**GOAL OF THE EXERCISE**
Format every line of the records below as a JSON list of strings, one string per line, with blank lines skipped and the pictures left out.

EXTRACTED MATERIAL START

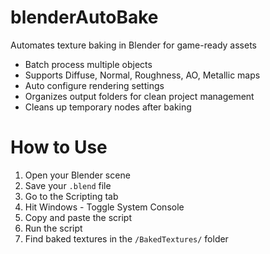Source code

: # blenderAutoBake
Automates texture baking in Blender for game-ready assets

-  Batch process multiple objects
-  Supports Diffuse, Normal, Roughness, AO, Metallic maps
-  Auto configure rendering settings
-  Organizes output folders for clean project management
-  Cleans up temporary nodes after baking

# How to Use
1. Open your Blender scene
2. Save your `.blend` file
3. Go to the Scripting tab
4. Hit Windows - Toggle System Console
5. Copy and paste the script
6. Run the script
7. Find baked textures in the `/BakedTextures/` folder

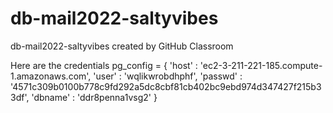 # db-mail2022-saltyvibes
db-mail2022-saltyvibes created by GitHub Classroom

Here are the credentials
pg_config = {
    'host' : 'ec2-3-211-221-185.compute-1.amazonaws.com',
    'user' : 'wqlikwrobdhphf',
    'passwd' : '4571c309b0100b778c9fd292a5dc8cbf81cb402bc9ebd974d347427f215b33df',
    'dbname' : 'ddr8penna1vsg2'
}
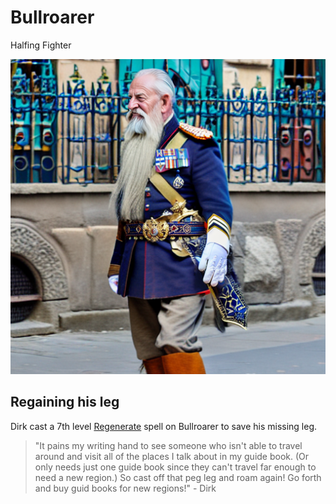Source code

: # Bullroarer

Halfing Fighter

![Bullroarer](/img/players/Bullroarer.png)

## Regaining his leg
Dirk cast a 7th level [Regenerate](https://www.dndbeyond.com/spells/regenerate) spell on Bullroarer to save his missing leg.

> "It pains my writing hand to see someone who isn't able to travel around and visit all of the places I talk about in my guide book. (Or only needs just one guide book since they can't travel far enough to need a new region.) So cast off that peg leg and roam again! Go forth and buy guid books for new regions!" - Dirk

EXTRACTED MATERIAL END

**SOLUTION**
[
  "Source code",
  ": # blenderAutoBake",
  "Automates texture baking in Blender for game-ready assets",
  "-  Batch process multiple objects",
  "-  Supports Diffuse, Normal, Roughness, AO, Metallic maps",
  "-  Auto configure rendering settings",
  "-  Organizes output folders for clean project management",
  "-  Cleans up temporary nodes after baking",
  "# How to Use",
  "1. Open your Blender scene",
  "2. Save your `.blend` file",
  "3. Go to the Scripting tab",
  "4. Hit Windows - Toggle System Console",
  "5. Copy and paste the script",
  "6. Run the script",
  "7. Find baked textures in the `/BakedTextures/` folder",
  " # db-mail2022-saltyvibes",
  "db-mail2022-saltyvibes created by GitHub Classroom",
  "Here are the credentials",
  "pg_config = {",
  "    'host' : 'ec2-3-211-221-185.compute-1.amazonaws.com',",
  "    'user' : 'wqlikwrobdhphf',",
  "    'passwd' : '4571c309b0100b778c9fd292a5dc8cbf81cb402bc9ebd974d347427f215b33df',",
  "    'dbname' : 'ddr8penna1vsg2'",
  "}",
  "Source code",
  ": # Bullroarer",
  "Halfing Fighter",
  "![Bullroarer](/img/players/Bullroarer.png)",
  "## Regaining his leg",
  "Dirk cast a 7th level [Regenerate](https://www.dndbeyond.com/spells/regenerate) spell on Bullroarer to save his missing leg.",
  "> \"It pains my writing hand to see someone who isn't able to travel around and visit all of the places I talk about in my guide book. (Or only needs just one guide book since they can't travel far enough to need a new region.) So cast off that peg leg and roam again! Go forth and buy guid books for new regions!\" - Dirk"
]